At this point, only functions take integer arguments, and those returning
integer or sensor values will work with motlle (in particular, functions
relating to Mate buffers cannot be used).

4.2 Communication functions
---------------------------

To include the communications library in a VM, add 
  <LOAD FILE="../matelib/gen/commfns.vmsf">
to your .vmsf file (base.vmsf already contains this library).

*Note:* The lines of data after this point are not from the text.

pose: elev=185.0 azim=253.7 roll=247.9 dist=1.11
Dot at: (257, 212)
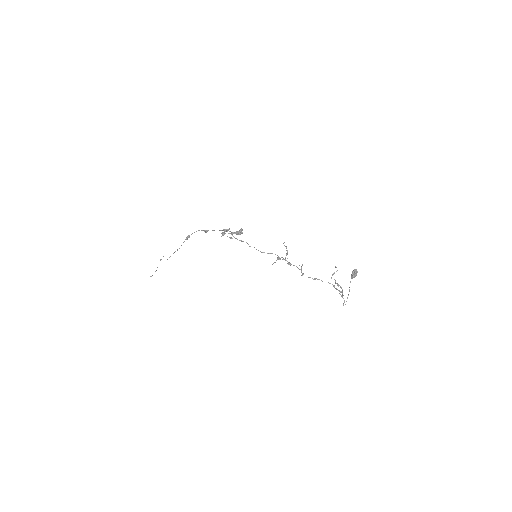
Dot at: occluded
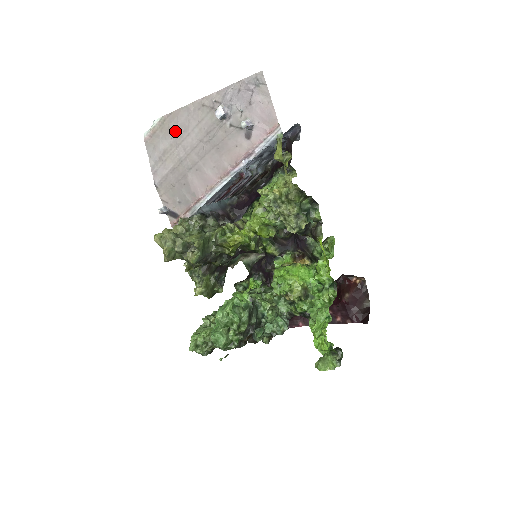
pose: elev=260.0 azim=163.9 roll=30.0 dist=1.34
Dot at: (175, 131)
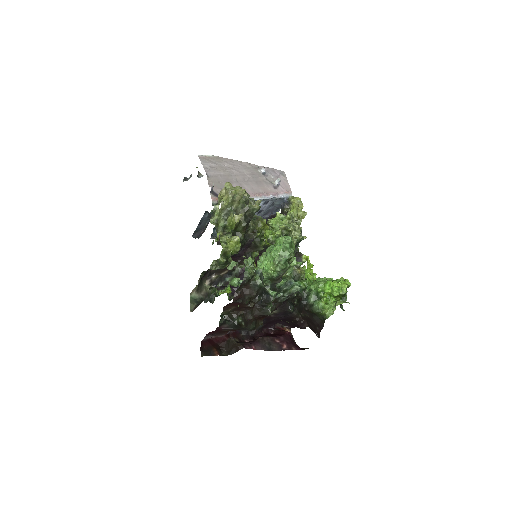
Dot at: (228, 164)
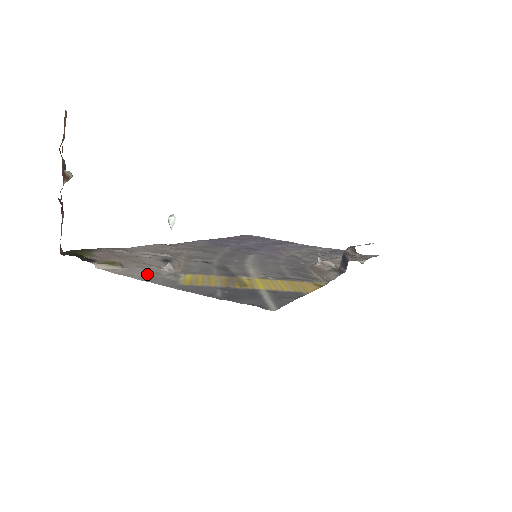
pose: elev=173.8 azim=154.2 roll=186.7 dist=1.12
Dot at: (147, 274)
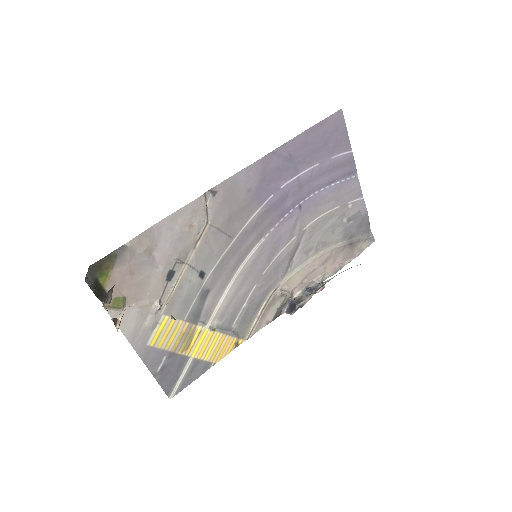
Dot at: (135, 324)
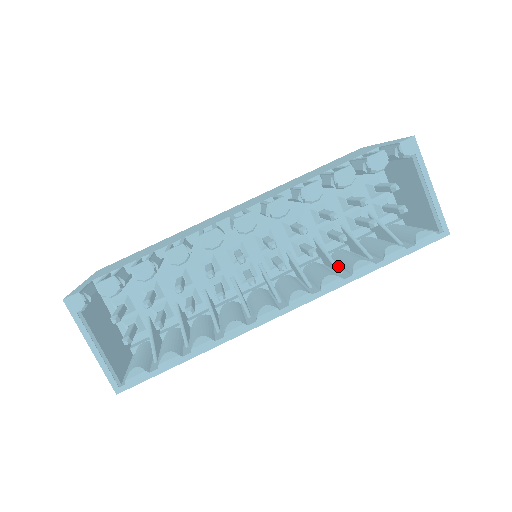
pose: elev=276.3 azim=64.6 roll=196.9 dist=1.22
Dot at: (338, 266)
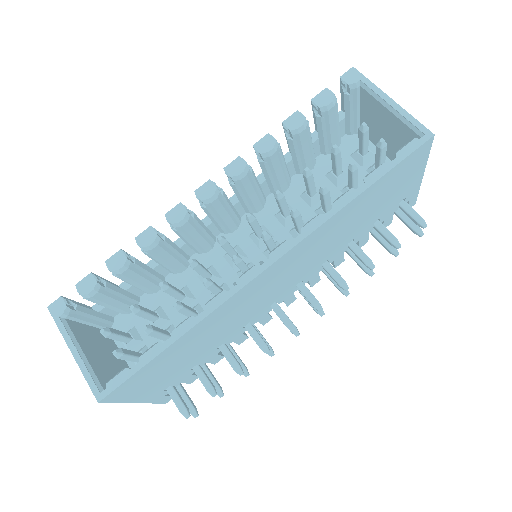
Dot at: occluded
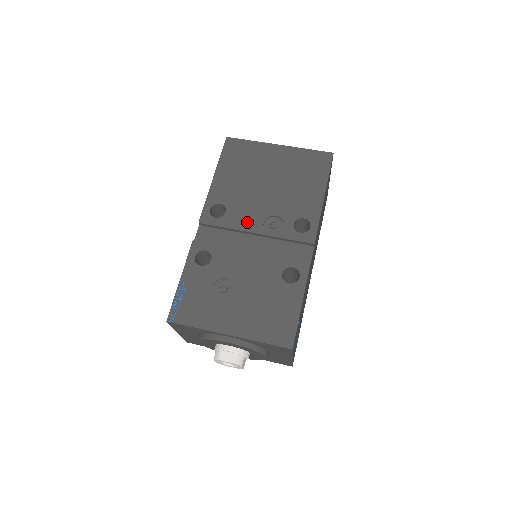
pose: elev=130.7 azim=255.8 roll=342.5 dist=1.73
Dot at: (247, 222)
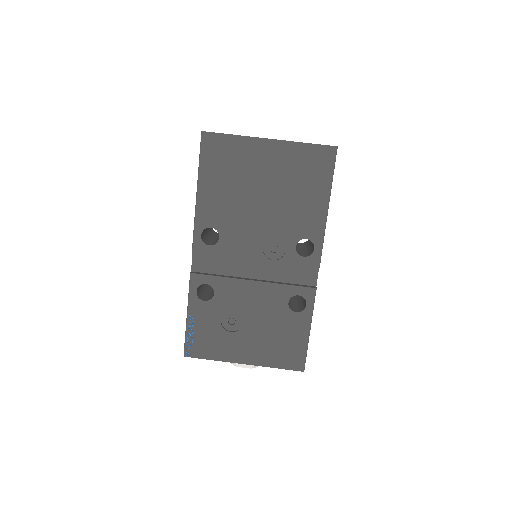
Dot at: (245, 248)
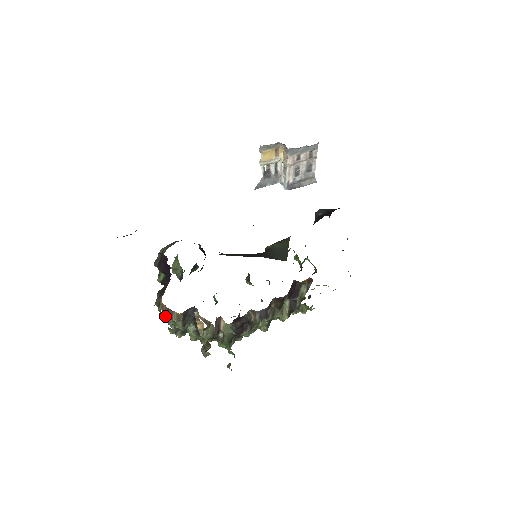
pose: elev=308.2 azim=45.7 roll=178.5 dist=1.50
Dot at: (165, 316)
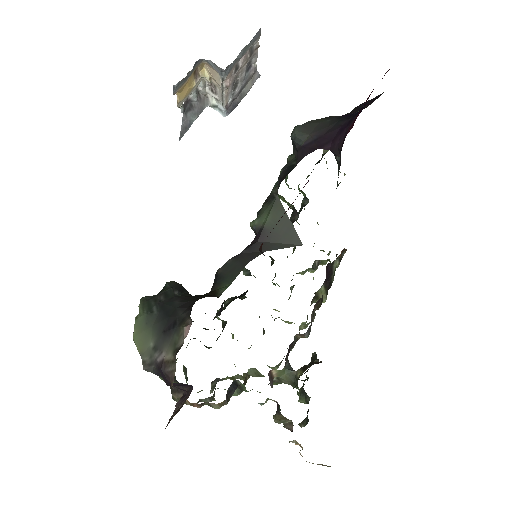
Dot at: occluded
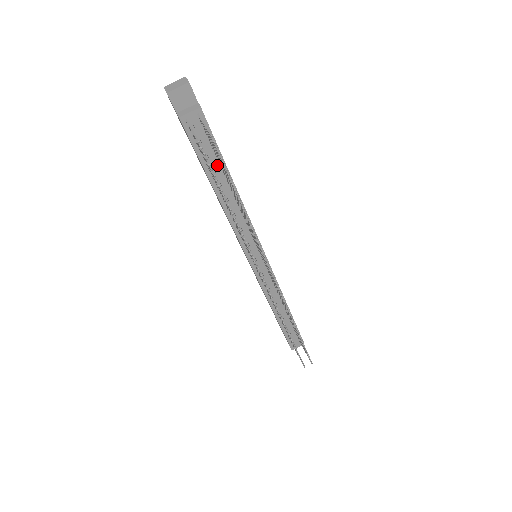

This library supports single-hop, broadcast and serial port communication.
It includes three functions and one context:

  send: i s -> b. Send packet s to address i, returning success/failure.
    if i is uart_addr, sends to the serial port
    if i is bcast_addr, broadcasts the message

  encode: v -> s. Encode a vector as a string. Produces a string which
   is the concatenation of the elements of v, each encoded as follows:
    i: encode as 2 little-endian bytes
    f: encode as 4-byte float
    s: encode n-char string as n identical bytes
    i . x: encode x as usual, pad (w/ 0s) or truncate to n bytes
           ignored for floats (always encoded as 4 bytes)


  decode: s v -> v. Decode string s into v, based on the decoding rules
   specified in v. Elements of v should be:
    i: 1->1-byte unsigned, 2->2-byte unsigned, 
       -1->1-byte signed, -2->2-byte signed
    f: decode a 4-byte float
    s2: overwrite s2 with chars from s

The context is called receive, and is executed when a message sent via
'send' from another mote is received. To access the message, you use the
  received_msg: -> s. Return received message
function.

The messages sent and received by this library use active message id 42.

For example, in the oscillosope application, mote 0 forwards all received
messages to the serial port:
  any receive() {
    if (id() == 0)
      send(uart_addr, received_msg());
  }

Messages are typically sent using encode:
  // send a 4-byte message with the values of x and y
  send(bcast_addr, encode(vector(x, y)));

This message could be decoded like this:
  any receive() {
    any decoded = decode(received_msg(), vector(2, 2));
    // decoded[0] is now the x value sent, and decode[1] the y value
  }

The oscilloscope.mt example contains a more complex use:
  any readings = make_vector(10);
  ...
  send(bcast_addr, encode(vector(id(), current, 0, encode(readings))));

This creates a 26 byte message whose format is:
  bytes 0, 1: the sender's node id
  bytes 2, 3: the value of current
  bytes 4, 5: 0
  bytes 6-25: the 10 elements of readings, encoded with 2 bytes per number
This is the format expected by the net.tinyos.oscope.oscilloscope application.